Closing the White Hart

Don’t forget to read the IMPORTANT BIT below.

I have a few blogs which are spread across the internet. I have my personal blog, Sybil Witters On, my writing blog, this one, Always Another Chapter, and a series of stories on a blog set in a former pub in York called At the Sign of the White Hart.

I started the blog ‘At the Sign of the White Hart’ as an experiment to see if it would be possible to write a story on a blog, with each chapter being a separate blog post. Over time it grew and sprawled over a host of stories and characters. There are 71 separate posts and I don’t know how many people of various shapes and flavours. I became incredibly fond of all of them.

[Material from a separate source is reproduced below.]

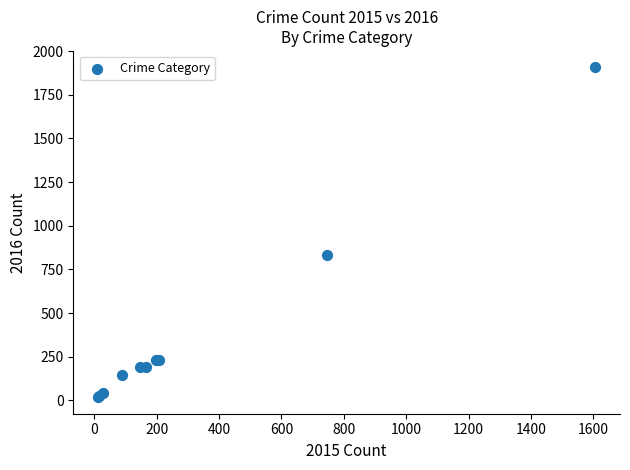

What Y value in the scatter plot is closest to 962?

830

I came to the conclusion, in the end, that the blog format doesn’t really work unless you are reading it from the start. It’s always tricky to go back and read through in order. It was also distracting me from other projects. I hate to mention money, but I was writing the White Hart stories and making them freely available but those stories were taking time and attention away from writing which could pay. I had to say goodbye.

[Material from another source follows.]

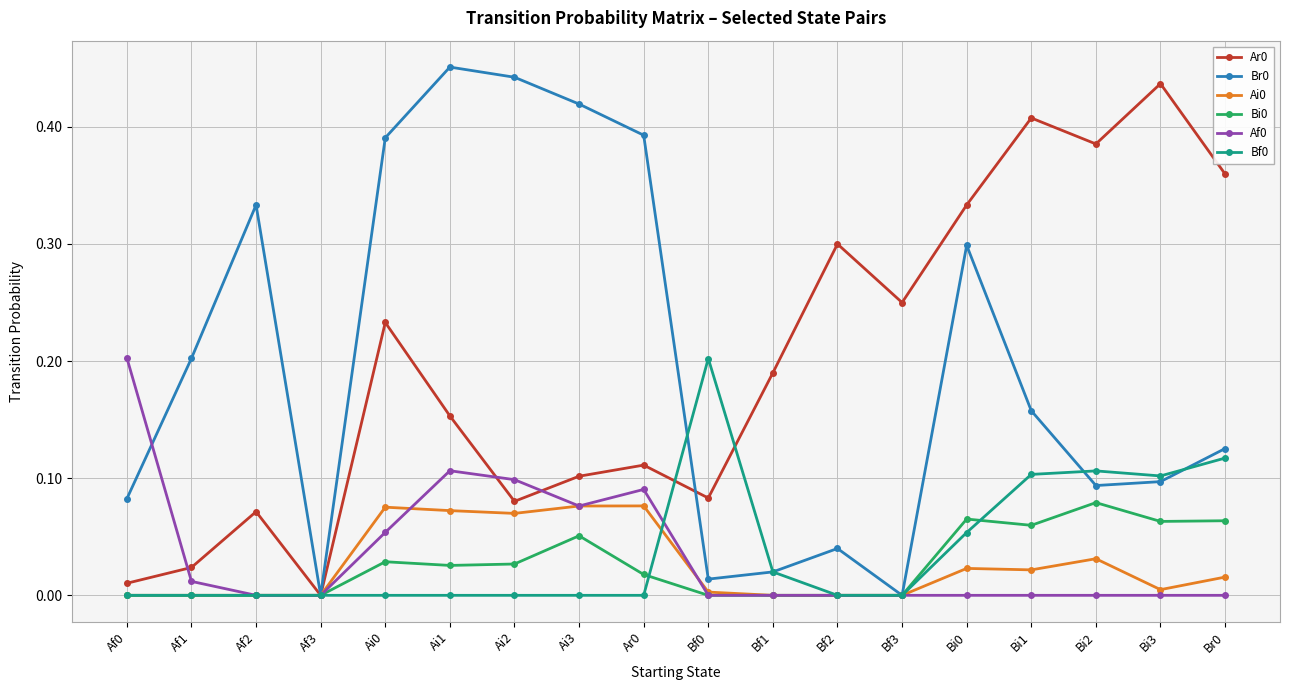

Is it true that Bi0 equals 0.1 at Ai3?

True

And speaking of money again, it’s a site that costs me some money to use and I can’t work out how to get adverts on it, and now that I’m no longer posting on there, it isn’t getting any traffic. It isn’t a huge amount of money, but I could do with not spending it. It’s coming up for renewal and I have decided to close the blog.

IMPORTANT BIT I have been supported and encouraged by some amazing people – seriously awesome, lovely people – and it’s important to me that those people who have been so wonderfully kind should still have free access to the stories that they helped me write. I am therefore going to be spending the next few days cutting, pasting, swearing, editing and trying to work out Canva and creating free books on Amazon. I’m using Amazon because I’ve finally worked out how to make a book free on there and you can download an app for PC, laptop and phone (and probably mac) for free to read things on there.

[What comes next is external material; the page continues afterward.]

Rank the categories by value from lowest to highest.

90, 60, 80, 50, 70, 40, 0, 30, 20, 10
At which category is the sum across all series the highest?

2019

I’ve done some preliminary cut and paste work and we are looking at a tome that is four times the size of Out of the London Mist and that is before I add all the additional stories that have cropped up as flash fiction. It will be mighty and may be tricky to download on a phone. I will therefore probably (I’m still working this out) do one mighty collection and then a few different ones that are the collection but split for ease of reading, all free if I can manage it.

It may take a few days (or more) as I am also armpit deep in the sequel to Out of the London Mist and the editor has a cattle prod, but I am not going to let down those who have been so generous with their kind support.

I will keep you all informed. Thank you all again.

Writing about Writing

I got my first review for Out of the London Mist, and it was a good one. I felt so hugged, and so giddy and proud.

I feel I ought to print it out and frame it.

Writing Out of the London Mist was really the easy part. I then went through editing and the Three Furies, especially Rebekah, Julia and Emily, were so kind and supportive, even when I had made a complete mess of things. Once that was done, it’s time to work on publicity.

I’ve been steadily trying to contact book bloggers to ask for honest reviews over the last couple of weeks, along with working on the sequel. I’ve only asked for honest opinions and gone with people who are straightforward. I haven’t paid for any reviews. Anyone who has been contacted are willing to write bad reviews or not review and not just give good reports (which makes the good review above so sweet).

As I’ve gone through, I’ve found some lovely blogs with some lovely people. I’m starting to think less about the whole publicity stuff and more about the community. I feel like I need to raise my game after seeing all the awesome blogs out there.

I wrote Out of the London Mist as my first full steampunk novel and I grew as I learned about steampunk. I learned so much about English grammar and structure – and a lot about punctuation (thank you so much Julia and Emily) during editing. Now I’m learning a new appreciation about books and approaching them as I look around book blogs. Writing this book has been an absolute blessing.

I will certainly be following Lizanne Lost in a Good Book.